A quick Google search will tell you one requires normality and one does not.
One thing you might consider is that durations are an arbitrary representation of time. For example, you can indicate the duration of an event as 2 s or you can say the event has a rate 0.5 events/s. It's the exact same thing and both numbers can arbitrarily be interchanged for representation. However, rates tend to be much less skewed and more appropriate for statistical analysis. It's possible your rates are normally distributed and you can use ANOVA in that case.
If you do decide to look at rates, keep in mind that the direction of magnitude changes, a higher duration values = a lower rate value. Some people use a negative rate just to avoid that confusion.
As ttnphns commented, neither Kruskal-Wallis nor rank sum tests have any assumptions about distributional similarity between groups. There is a point of confusion that somtimes arises in these tests because, while in the most general sense they are tests for stochastic dominance (e.g., H$_{0} \text{: P}(X_{A} > X_{B}) = \frac{1}{2})$, with two additional assumptions—(1) that the distributions are the same shape, and (2) that any differences between the distributions of the groups are differences of central location—the tests can be interpreted as tests for median difference (e.g., H$_{0} \text{: } \tilde{x}_{A} = \tilde{x}_{b}$).
Therefore, significance is not an issue, and there is nothing to "mitigate." However, substantive interpretation (i.e. stochastic dominance versus median, mean, etc. difference) will entail.
Best Answer
I don't think the statement in the quote is accurate.
The Kruskal-Wallis is effectively a test for at least one variable being stochastically larger than at least one other, which doesn't require identity of shape.
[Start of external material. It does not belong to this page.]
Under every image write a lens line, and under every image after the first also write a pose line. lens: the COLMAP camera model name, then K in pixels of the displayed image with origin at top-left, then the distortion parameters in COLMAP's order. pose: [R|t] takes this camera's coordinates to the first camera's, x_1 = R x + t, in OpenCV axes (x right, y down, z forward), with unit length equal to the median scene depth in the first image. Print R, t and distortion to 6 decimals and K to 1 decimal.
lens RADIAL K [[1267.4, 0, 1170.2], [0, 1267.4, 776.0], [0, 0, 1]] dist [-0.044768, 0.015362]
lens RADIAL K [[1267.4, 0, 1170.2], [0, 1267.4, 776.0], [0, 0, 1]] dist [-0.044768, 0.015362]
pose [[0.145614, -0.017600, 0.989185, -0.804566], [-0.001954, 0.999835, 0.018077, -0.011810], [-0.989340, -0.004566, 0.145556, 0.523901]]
Indeed, even if it was being used as a test of identical distribution under the null, it would only be necessary for the shape to be identical under the null; if the null is false, there's still no requirement for the shape to be the same then.
If, however, one was looking specifically at say a location shift alternative, in order to use it specifically as say a test of location difference (a test of medians, or of means, or of tenth percentiles or ... against a shift in the same) then the shapes would then be assumed the same under both null and alternative in order that rejection of the null implied that location shift.